P-1 AI, which has just emerged from stealth mode, was founded by Eremenko, former Google DeepMind researcher Aleksa Gordić, and Adam Nagel, previously an engineering leader at Acubed, Airbus’s innovation center. The company announced a $23 million seed funding round led by Radical Ventures, joined by Village Global, Schematic Ventures, and Lerer Hippeau, alongside angel investors including Google DeepMind’s Chief Scientist Jeff Dean and OpenAI’s VP of New Product Explorations Peter Welinder.
P-1’s first product, Archie, is an AI-powered engineering agent designed to operate like a junior member of an engineering team. Rather than replacing traditional tools or software, Archie aims to handle repetitive and time-intensive cognitive tasks: distilling design requirements, generating early design concepts, checking compliance against regulations, conducting first-order design trades, and selecting appropriate tools for detailed work.
The startup’s name is inspired by The Adolescence of P-1, a 1977 science fiction novel about a sentient AI. Yet the company’s path is grounded in a pragmatic roadmap, not science fiction. “We’re not going to be a 10-year moonshot,” said Eremenko. “This is a very pragmatic rollout and path to market.”

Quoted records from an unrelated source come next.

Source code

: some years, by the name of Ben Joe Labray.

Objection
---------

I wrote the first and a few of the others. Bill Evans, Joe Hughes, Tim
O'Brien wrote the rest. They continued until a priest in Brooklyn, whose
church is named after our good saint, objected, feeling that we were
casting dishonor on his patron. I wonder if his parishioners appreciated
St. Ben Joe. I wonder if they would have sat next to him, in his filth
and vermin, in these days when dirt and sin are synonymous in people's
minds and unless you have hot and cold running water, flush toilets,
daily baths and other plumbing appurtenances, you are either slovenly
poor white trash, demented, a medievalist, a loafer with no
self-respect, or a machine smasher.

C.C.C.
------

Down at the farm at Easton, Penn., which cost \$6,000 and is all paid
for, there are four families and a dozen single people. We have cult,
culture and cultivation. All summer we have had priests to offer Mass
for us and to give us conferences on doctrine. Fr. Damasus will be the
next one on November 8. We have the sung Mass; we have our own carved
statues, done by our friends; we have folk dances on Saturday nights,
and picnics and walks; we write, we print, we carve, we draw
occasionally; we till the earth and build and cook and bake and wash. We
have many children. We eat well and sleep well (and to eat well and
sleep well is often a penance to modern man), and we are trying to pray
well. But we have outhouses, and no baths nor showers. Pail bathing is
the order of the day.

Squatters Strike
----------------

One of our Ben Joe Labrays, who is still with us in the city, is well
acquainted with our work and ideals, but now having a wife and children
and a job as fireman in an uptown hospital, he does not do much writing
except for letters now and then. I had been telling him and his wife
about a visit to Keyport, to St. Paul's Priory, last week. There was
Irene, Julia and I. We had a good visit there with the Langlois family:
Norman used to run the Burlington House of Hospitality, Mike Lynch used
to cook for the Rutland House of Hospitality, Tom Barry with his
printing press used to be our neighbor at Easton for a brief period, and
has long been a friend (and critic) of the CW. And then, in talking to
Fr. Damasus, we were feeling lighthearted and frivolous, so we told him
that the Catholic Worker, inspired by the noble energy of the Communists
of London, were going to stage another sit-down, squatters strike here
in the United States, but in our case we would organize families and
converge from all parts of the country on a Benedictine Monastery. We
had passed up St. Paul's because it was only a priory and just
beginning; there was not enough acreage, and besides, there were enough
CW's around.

The challenge P-1 AI tackles is a data problem. High-quality, cohesive datasets are crucial for training AI models capable of reasoning over physical systems, but such data is notoriously scarce in engineering. Most designs are proprietary, sparse, and often lack integrated multi-physics information.

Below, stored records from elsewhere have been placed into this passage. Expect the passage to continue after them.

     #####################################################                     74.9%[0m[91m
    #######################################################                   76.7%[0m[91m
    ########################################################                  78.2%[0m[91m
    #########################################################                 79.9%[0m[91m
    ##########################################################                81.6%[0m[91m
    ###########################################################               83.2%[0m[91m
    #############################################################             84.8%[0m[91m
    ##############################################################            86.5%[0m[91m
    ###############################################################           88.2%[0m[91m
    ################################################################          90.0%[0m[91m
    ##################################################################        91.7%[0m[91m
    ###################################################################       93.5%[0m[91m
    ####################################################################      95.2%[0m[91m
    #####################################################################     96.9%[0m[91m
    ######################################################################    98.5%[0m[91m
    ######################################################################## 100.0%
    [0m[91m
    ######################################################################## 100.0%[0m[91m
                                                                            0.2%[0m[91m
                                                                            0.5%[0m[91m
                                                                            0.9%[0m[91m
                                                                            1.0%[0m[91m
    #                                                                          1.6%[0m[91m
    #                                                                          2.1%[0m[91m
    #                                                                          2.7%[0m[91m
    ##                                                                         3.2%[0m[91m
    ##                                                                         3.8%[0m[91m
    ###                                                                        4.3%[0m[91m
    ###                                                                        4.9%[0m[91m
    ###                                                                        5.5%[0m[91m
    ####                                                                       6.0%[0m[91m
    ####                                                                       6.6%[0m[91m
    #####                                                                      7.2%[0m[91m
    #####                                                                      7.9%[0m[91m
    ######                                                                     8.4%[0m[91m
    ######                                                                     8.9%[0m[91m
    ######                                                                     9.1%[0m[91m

To solve this, P-1 AI is creating its own large-scale synthetic datasets by building virtual models of real-world components, motors, pipes, shafts all grounded in physics simulations and supply chain constraints. These synthetic datasets allow the AI to be trained on a wide array of realistic scenarios without relying on scarce real-world examples.
Gordić compared the approach to the way DeepMind initially trained AlphaGo by mimicking human games and then improved through self-play. “AlphaGo was trained initially to mimic data from actual human players,” he explained. Similarly, Archie is being trained first on synthetic engineering data, aiming to reach the level of a college graduate engineer before it begins learning further from deployment feedback and real-world usage.

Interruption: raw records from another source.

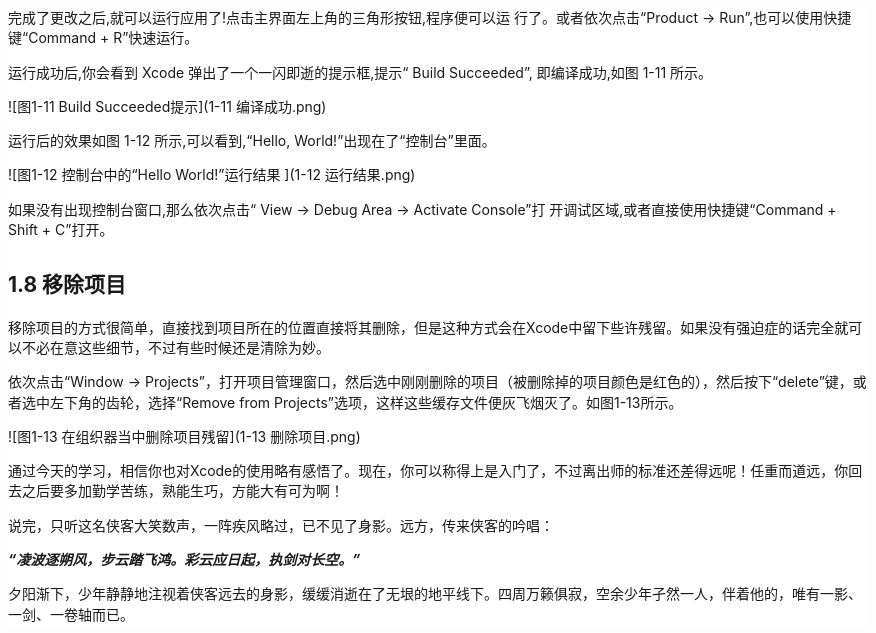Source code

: 完成了更改之后,就可以运行应用了!点击主界面左上角的三角形按钮,程序便可以运 行了。或者依次点击“Product → Run”,也可以使用快捷键“Command + R”快速运行。

运行成功后,你会看到 Xcode 弹出了一个一闪即逝的提示框,提示“ Build Succeeded”, 即编译成功,如图 1-11 所示。

![图1-11 Build Succeeded提示](1-11 编译成功.png)

运行后的效果如图 1-12 所示,可以看到,“Hello, World!”出现在了“控制台”里面。

![图1-12 控制台中的“Hello World!”运行结果 ](1-12 运行结果.png)

如果没有出现控制台窗口,那么依次点击“ View → Debug Area → Activate Console”打 开调试区域,或者直接使用快捷键“Command + Shift + C”打开。

## 1.8 移除项目

移除项目的方式很简单，直接找到项目所在的位置直接将其删除，但是这种方式会在Xcode中留下些许残留。如果没有强迫症的话完全就可以不必在意这些细节，不过有些时候还是清除为妙。

依次点击“Window -> Projects”，打开项目管理窗口，然后选中刚刚删除的项目（被删除掉的项目颜色是红色的），然后按下“delete”键，或者选中左下角的齿轮，选择“Remove from Projects”选项，这样这些缓存文件便灰飞烟灭了。如图1-13所示。

![图1-13 在组织器当中删除项目残留](1-13 删除项目.png)

通过今天的学习，相信你也对Xcode的使用略有感悟了。现在，你可以称得上是入门了，不过离出师的标准还差得远呢！任重而道远，你回去之后要多加勤学苦练，熟能生巧，方能大有可为啊！

说完，只听这名侠客大笑数声，一阵疾风略过，已不见了身影。远方，传来侠客的吟唱：

***“凌波逐朔风，步云踏飞鸿。彩云应日起，执剑对长空。”***

夕阳渐下，少年静静地注视着侠客远去的身影，缓缓消逝在了无垠的地平线下。四周万籁俱寂，空余少年孑然一人，伴着他的，唯有一影、一剑、一卷轴而已。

Unlike large language models that rely on statistical completion of patterns, P-1 is building models that must perform spatial and multi-physics reasoning in highly constrained environments. “We are building an AI architecture that can generalize and scale to an engineering superintelligence for physical system design,” said Gordić. “This cannot be done with a thin wrapper around existing LLMs, but requires some really fundamental breakthroughs both in data and models.”
Initially, Archie will be deployed later this year to support engineering of data center cooling systems, a domain rich in physical complexity and engineering trade-offs. Following that, P-1 plans expansion across multiple industries including building systems, industrial machinery, automotive, aerospace, and defense.
“Our aim is that every engineering team at every major industrial company has an Archie as a team member,” Eremenko said. “Focusing initially on the dull and repetitive tasks, enhancing the team’s bandwidth and productivity, learning from real-world feedback and data, getting smarter and smarter, and ultimately helping humankind build things we don’t know how to build today.”
The broader vision goes beyond incremental productivity improvements. P-1’s founders believe that, over time, an AI that masters cognitive engineering tasks could enable humanity to tackle projects beyond today’s technical capabilities, including ambitious goals like space colonization technologies and planetary-scale engineering projects.
Large incumbents such as Siemens, Autodesk, and IBM have been exploring AI applications in engineering, but primarily by enhancing existing software toolchains. P-1 AI, by contrast, is positioning itself to develop a new class of generalist engineering AI assistants that integrate directly into engineering workflows without being tied to a single software environment.
Radical Ventures, which led the seed round, has positioned itself as one of the most AI-focused investment firms globally, backing companies like Cohere and World Labs. “P-1 AI is tackling an incredibly hard, high-value problem at the intersection of AI and the physical world,” said Molly Welch, Partner at Radical Ventures. “The team has a unique blend of deep customer understanding, and world-class AI and physics-based modeling talent.”
Other backers include Village Global, an early-stage firm backed by technology leaders such as Bill Gates, Jeff Bezos, and Mark Zuckerberg, and chaired by Reid Hoffman, as well as AI figures like Bob van Luijt, CEO of Weaviate.
The company’s near-term strategy emphasizes continuous learning. Archie will not only be trained on synthetic data but will also improve rapidly after deployment through feedback from real-world engineering teams, combining simulated understanding with practical application.
“We are building an engineering AGI,” said Gordić. “The greatest impact of artificial intelligence will be on the built world—helping mankind conquer nature and bend it to our will.”